- **The tasks**
A: In the Solr forum excerpt, rewrite the paragraph beginning "Hosted Solr (searchstax/websolr)" more briefly, keeping its main facts.
B: Reproduce the passage of the Solr forum excerpt between "- Voyager Search" and "tons of work.", inclusive.

Re: Fusion or DIY w/Solr?

Posted by Doug Turnbull <dt...@opensourceconnections.com>.
Also chime in on other options I’m familiar with:

- Hosted Solr (searchstax/websolr) to manage the ops of a pure open source
product. I’m a big fan of both companies for removing ops headaches and
focusing more on value add for open source

- Voyager Search for spatial focused enterprise search using Solr
On Tue, Feb 6, 2018 at 2:30 PM Doug Turnbull <
dturnbull@opensourceconnections.com> wrote:

> Used Fusion an a couple projects,
>
> *Pros:*
> *-* Wraps Solr, so you should be able to do anything you can do in Solr
> in Fusion
> - 'Opinionated' Solr - Annoying problems I see on every team, solved with
> common tooling (experiments, signal collection, etc). Can save tons of work.

- **Supplied material**
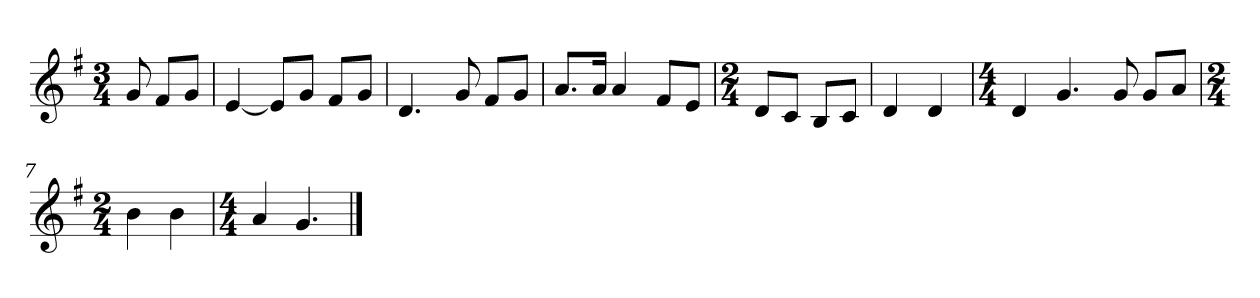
**kern
*part1
*staff1
*k[f#]
*M3/4
*MM120
=
8g
8f#L
8gJ
=1
[4e
8eL]
8gJ
8f#L
8gJ
=2
4.d
8g
8f#L
8gJ
=3
8.aL
16aJk
4a
8f#L
8eJ
=4
*M2/4
8dL
8cJ
8BL
8cJ
=5
4d
4d
=6
*M4/4
4d
4.g
8g
8gL
8aJ
=7
*M2/4
4b
4b
=8
*M4/4
4a
4.g
==
*-
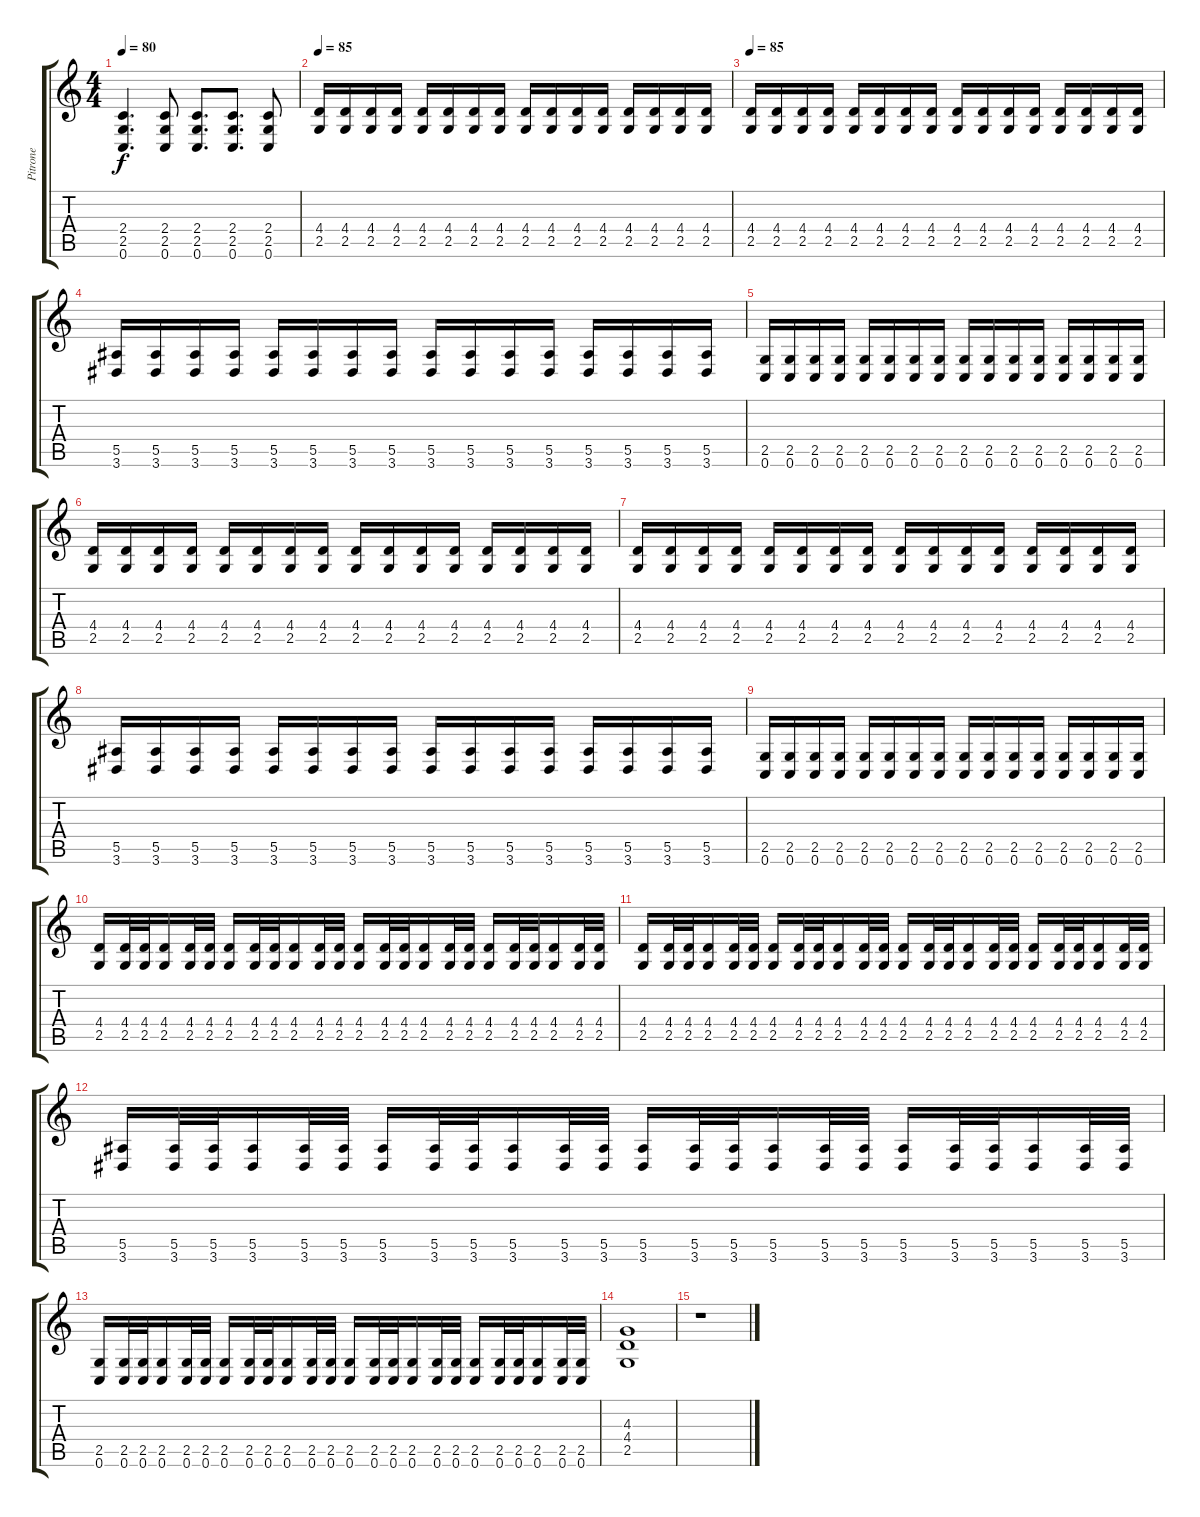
\track ("Pitrone" "Pitrone") {instrument distortionguitar}
\staff {score tabs}
\tuning (C4 G3 Eb3 Bb2 F2 C2) {hide}
\ts (4 4)
\tempo 80
\clef g2
\ks c
(2.4{t} 2.5{t} 0.6{t}).4{d dy f} (2.4 2.5 0.6).8 (2.4 2.5 0.6).8{d} (2.4 2.5 0.6).8{d} (2.4 2.5 0.6).8 |
\tempo 85
(4.4 2.5).16 (4.4 2.5).16 (4.4 2.5).16 (4.4 2.5).16 (4.4 2.5).16 (4.4 2.5).16 (4.4 2.5).16 (4.4 2.5).16 (4.4 2.5).16 (4.4 2.5).16 (4.4 2.5).16 (4.4 2.5).16 (4.4 2.5).16 (4.4 2.5).16 (4.4 2.5).16 (4.4 2.5).16 |
\tempo 85
(4.4 2.5).16 (4.4 2.5).16 (4.4 2.5).16 (4.4 2.5).16 (4.4 2.5).16 (4.4 2.5).16 (4.4 2.5).16 (4.4 2.5).16 (4.4 2.5).16 (4.4 2.5).16 (4.4 2.5).16 (4.4 2.5).16 (4.4 2.5).16 (4.4 2.5).16 (4.4 2.5).16 (4.4 2.5).16 |
(5.5 3.6).16 (5.5 3.6).16 (5.5 3.6).16 (5.5 3.6).16 (5.5 3.6).16 (5.5 3.6).16 (5.5 3.6).16 (5.5 3.6).16 (5.5 3.6).16 (5.5 3.6).16 (5.5 3.6).16 (5.5 3.6).16 (5.5 3.6).16 (5.5 3.6).16 (5.5 3.6).16 (5.5 3.6).16 |
(2.5 0.6).16 (2.5 0.6).16 (2.5 0.6).16 (2.5 0.6).16 (2.5 0.6).16 (2.5 0.6).16 (2.5 0.6).16 (2.5 0.6).16 (2.5 0.6).16 (2.5 0.6).16 (2.5 0.6).16 (2.5 0.6).16 (2.5 0.6).16 (2.5 0.6).16 (2.5 0.6).16 (2.5 0.6).16 |
(4.4 2.5).16 (4.4 2.5).16 (4.4 2.5).16 (4.4 2.5).16 (4.4 2.5).16 (4.4 2.5).16 (4.4 2.5).16 (4.4 2.5).16 (4.4 2.5).16 (4.4 2.5).16 (4.4 2.5).16 (4.4 2.5).16 (4.4 2.5).16 (4.4 2.5).16 (4.4 2.5).16 (4.4 2.5).16 |
(4.4 2.5).16 (4.4 2.5).16 (4.4 2.5).16 (4.4 2.5).16 (4.4 2.5).16 (4.4 2.5).16 (4.4 2.5).16 (4.4 2.5).16 (4.4 2.5).16 (4.4 2.5).16 (4.4 2.5).16 (4.4 2.5).16 (4.4 2.5).16 (4.4 2.5).16 (4.4 2.5).16 (4.4 2.5).16 |
(5.5 3.6).16 (5.5 3.6).16 (5.5 3.6).16 (5.5 3.6).16 (5.5 3.6).16 (5.5 3.6).16 (5.5 3.6).16 (5.5 3.6).16 (5.5 3.6).16 (5.5 3.6).16 (5.5 3.6).16 (5.5 3.6).16 (5.5 3.6).16 (5.5 3.6).16 (5.5 3.6).16 (5.5 3.6).16 |
(2.5 0.6).16 (2.5 0.6).16 (2.5 0.6).16 (2.5 0.6).16 (2.5 0.6).16 (2.5 0.6).16 (2.5 0.6).16 (2.5 0.6).16 (2.5 0.6).16 (2.5 0.6).16 (2.5 0.6).16 (2.5 0.6).16 (2.5 0.6).16 (2.5 0.6).16 (2.5 0.6).16 (2.5 0.6).16 |
(4.4 2.5).16 (4.4 2.5).32 (4.4 2.5).32 (4.4 2.5).16 (4.4 2.5).32 (4.4 2.5).32 (4.4 2.5).16 (4.4 2.5).32 (4.4 2.5).32 (4.4 2.5).16 (4.4 2.5).32 (4.4 2.5).32 (4.4 2.5).16 (4.4 2.5).32 (4.4 2.5).32 (4.4 2.5).16 (4.4 2.5).32 (4.4 2.5).32 (4.4 2.5).16 (4.4 2.5).32 (4.4 2.5).32 (4.4 2.5).16 (4.4 2.5).32 (4.4 2.5).32 |
(4.4 2.5).16 (4.4 2.5).32 (4.4 2.5).32 (4.4 2.5).16 (4.4 2.5).32 (4.4 2.5).32 (4.4 2.5).16 (4.4 2.5).32 (4.4 2.5).32 (4.4 2.5).16 (4.4 2.5).32 (4.4 2.5).32 (4.4 2.5).16 (4.4 2.5).32 (4.4 2.5).32 (4.4 2.5).16 (4.4 2.5).32 (4.4 2.5).32 (4.4 2.5).16 (4.4 2.5).32 (4.4 2.5).32 (4.4 2.5).16 (4.4 2.5).32 (4.4 2.5).32 |
(5.5 3.6).16 (5.5 3.6).32 (5.5 3.6).32 (5.5 3.6).16 (5.5 3.6).32 (5.5 3.6).32 (5.5 3.6).16 (5.5 3.6).32 (5.5 3.6).32 (5.5 3.6).16 (5.5 3.6).32 (5.5 3.6).32 (5.5 3.6).16 (5.5 3.6).32 (5.5 3.6).32 (5.5 3.6).16 (5.5 3.6).32 (5.5 3.6).32 (5.5 3.6).16 (5.5 3.6).32 (5.5 3.6).32 (5.5 3.6).16 (5.5 3.6).32 (5.5 3.6).32 |
(2.5 0.6).16 (2.5 0.6).32 (2.5 0.6).32 (2.5 0.6).16 (2.5 0.6).32 (2.5 0.6).32 (2.5 0.6).16 (2.5 0.6).32 (2.5 0.6).32 (2.5 0.6).16 (2.5 0.6).32 (2.5 0.6).32 (2.5 0.6).16 (2.5 0.6).32 (2.5 0.6).32 (2.5 0.6).16 (2.5 0.6).32 (2.5 0.6).32 (2.5 0.6).16 (2.5 0.6).32 (2.5 0.6).32 (2.5 0.6).16 (2.5 0.6).32 (2.5 0.6).32 |
(4.3 4.4 2.5).1 |
r.1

- **Answers to the exercise**
A: Hosted Solr (searchstax/websolr) handles operations for a purely open source product, and the writer likes both companies for removing ops headaches and adding value for open source.

B:
- Voyager Search for spatial focused enterprise search using Solr
On Tue, Feb 6, 2018 at 2:30 PM Doug Turnbull <
dturnbull@opensourceconnections.com> wrote:

> Used Fusion an a couple projects,
>
> *Pros:*
> *-* Wraps Solr, so you should be able to do anything you can do in Solr
> in Fusion
> - 'Opinionated' Solr - Annoying problems I see on every team, solved with
> common tooling (experiments, signal collection, etc). Can save tons of work.